Local villagers have registered numerous complaints of torture and abuse at the hands of US commandos in recent months, which have been ignored by the NATO leadership. Hundreds of families in Warduk province have fled their homes as a result of the frequent raids.
The use of such methods, far from being an aberration, flows from the logic of the US occupation itself. Facing intractable popular resistance, the US-led forces respond with the same murderous tactics used in countless “dirty wars,” in Algeria, in Vietnam, in Central America, and in Iraq. Death squads are deployed, torture becomes standard operating procedure, and civilians are rounded up indiscriminately.
With the much-heralded “drawdown” of imperialist forces from Afghanistan scheduled to occur during 2014, the US has relied even more heavily on these methods of unbridled terror to subjugate the population and maintain control.
At the same time, the US plans to maintain nine permanent bases in Afghanistan, with a residual force of 10,000-20,000. This will be complimented by stepped up terror by Special Forces death squads and the deployment of drones, which can remotely kill anti-occupation forces from thousands of miles away.
Lt. General Nick Carter of the British military told The Atlantic that occupation forces will need to play a significant role in Afghanistan at least through 2018, aiding the Afghan national forces in numerous capacities. Carter admitted, even after four more years of combat operations, the situation on the ground will continue to be characterized by high levels of disorder and violence.

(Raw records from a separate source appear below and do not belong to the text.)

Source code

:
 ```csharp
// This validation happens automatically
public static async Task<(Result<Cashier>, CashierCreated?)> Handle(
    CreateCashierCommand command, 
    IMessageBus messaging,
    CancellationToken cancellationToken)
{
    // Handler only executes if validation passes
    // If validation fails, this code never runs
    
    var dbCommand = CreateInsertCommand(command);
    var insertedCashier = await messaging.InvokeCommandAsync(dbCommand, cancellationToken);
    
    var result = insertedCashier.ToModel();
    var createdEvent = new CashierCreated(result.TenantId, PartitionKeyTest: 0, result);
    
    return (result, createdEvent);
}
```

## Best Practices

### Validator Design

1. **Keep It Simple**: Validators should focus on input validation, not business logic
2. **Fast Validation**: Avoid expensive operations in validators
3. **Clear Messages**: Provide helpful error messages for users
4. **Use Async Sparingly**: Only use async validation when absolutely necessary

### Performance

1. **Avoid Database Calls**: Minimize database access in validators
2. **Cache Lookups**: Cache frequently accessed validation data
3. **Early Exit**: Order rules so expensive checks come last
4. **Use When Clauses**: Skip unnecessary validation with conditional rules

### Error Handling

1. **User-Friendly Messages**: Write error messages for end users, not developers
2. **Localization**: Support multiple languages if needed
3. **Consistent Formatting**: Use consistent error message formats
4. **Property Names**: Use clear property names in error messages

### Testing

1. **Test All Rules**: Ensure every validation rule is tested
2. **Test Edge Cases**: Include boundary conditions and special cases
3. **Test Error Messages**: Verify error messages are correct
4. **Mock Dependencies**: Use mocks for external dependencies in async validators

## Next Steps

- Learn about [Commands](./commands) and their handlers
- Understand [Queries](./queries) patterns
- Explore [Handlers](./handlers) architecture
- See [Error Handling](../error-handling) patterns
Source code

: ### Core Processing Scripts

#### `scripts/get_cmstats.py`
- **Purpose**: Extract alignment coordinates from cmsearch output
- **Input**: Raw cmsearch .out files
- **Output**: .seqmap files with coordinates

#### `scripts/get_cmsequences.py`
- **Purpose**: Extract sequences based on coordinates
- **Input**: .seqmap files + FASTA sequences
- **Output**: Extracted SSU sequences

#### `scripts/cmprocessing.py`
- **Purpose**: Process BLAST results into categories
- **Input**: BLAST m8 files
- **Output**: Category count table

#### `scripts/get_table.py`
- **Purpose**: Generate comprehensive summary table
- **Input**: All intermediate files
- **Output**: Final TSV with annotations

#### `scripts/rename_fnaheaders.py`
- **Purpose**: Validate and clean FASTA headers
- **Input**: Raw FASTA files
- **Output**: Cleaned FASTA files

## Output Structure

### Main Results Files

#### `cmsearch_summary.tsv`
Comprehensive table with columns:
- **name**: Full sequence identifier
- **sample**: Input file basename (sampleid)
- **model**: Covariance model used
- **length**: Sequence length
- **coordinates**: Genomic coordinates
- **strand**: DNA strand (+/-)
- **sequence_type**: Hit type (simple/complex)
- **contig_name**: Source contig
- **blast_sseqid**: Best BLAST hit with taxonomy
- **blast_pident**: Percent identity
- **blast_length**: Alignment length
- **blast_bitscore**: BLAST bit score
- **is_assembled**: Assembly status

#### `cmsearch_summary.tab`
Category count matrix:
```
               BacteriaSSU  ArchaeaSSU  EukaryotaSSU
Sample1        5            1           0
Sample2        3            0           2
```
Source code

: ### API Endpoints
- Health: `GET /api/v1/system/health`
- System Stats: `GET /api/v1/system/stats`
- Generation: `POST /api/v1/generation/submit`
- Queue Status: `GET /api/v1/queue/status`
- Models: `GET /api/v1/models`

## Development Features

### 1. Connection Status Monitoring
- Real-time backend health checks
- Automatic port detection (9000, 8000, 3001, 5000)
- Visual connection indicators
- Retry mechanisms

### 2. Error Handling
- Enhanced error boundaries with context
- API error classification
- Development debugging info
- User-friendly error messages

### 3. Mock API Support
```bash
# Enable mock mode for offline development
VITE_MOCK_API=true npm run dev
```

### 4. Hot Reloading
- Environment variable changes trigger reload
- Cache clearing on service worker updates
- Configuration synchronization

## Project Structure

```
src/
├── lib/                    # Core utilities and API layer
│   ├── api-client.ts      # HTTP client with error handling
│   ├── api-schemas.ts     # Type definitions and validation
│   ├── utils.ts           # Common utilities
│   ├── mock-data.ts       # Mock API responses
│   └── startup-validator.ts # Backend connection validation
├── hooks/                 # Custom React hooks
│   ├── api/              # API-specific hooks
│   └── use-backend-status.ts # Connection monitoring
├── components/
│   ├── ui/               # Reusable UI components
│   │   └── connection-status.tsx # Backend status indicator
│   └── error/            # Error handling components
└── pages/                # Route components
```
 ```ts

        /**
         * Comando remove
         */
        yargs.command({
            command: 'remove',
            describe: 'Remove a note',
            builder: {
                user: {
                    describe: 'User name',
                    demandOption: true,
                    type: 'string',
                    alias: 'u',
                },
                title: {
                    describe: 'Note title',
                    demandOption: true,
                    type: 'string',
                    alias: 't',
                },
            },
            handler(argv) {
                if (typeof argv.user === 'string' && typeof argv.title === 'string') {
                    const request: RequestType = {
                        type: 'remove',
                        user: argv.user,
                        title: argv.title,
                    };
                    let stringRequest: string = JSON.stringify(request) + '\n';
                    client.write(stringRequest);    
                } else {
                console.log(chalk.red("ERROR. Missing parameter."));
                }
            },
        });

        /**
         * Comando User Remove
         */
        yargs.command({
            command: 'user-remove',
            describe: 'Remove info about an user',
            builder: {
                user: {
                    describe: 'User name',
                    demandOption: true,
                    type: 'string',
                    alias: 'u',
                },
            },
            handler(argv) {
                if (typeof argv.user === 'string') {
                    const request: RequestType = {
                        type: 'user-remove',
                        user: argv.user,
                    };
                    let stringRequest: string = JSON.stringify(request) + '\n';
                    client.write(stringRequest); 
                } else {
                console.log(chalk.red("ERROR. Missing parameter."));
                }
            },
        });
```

According the National Journal’s article “NATO’s Plan for Afghanistan Post-2014: A ‘Stable Instability,’” Carter views such an outcome as “not necessarily a disaster for ISAF.” In fact, such a situation is welcomed by imperialist policy makers, who hope to take advantage of the social catastrophe to implement the strategy of divide and rule in Afghanistan, and prevent the consolidation of anti-US forces.
In Carter’s scenario for “stable instability”—something General David Petraeus previously dubbed “Afghan Good Enough”—the occupation will maintain a minimum of security around US military installations, while carrying out counter-insurgency operations in the hinterland when deemed necessary. Territory outside the major cities will remain under the control of local warlords.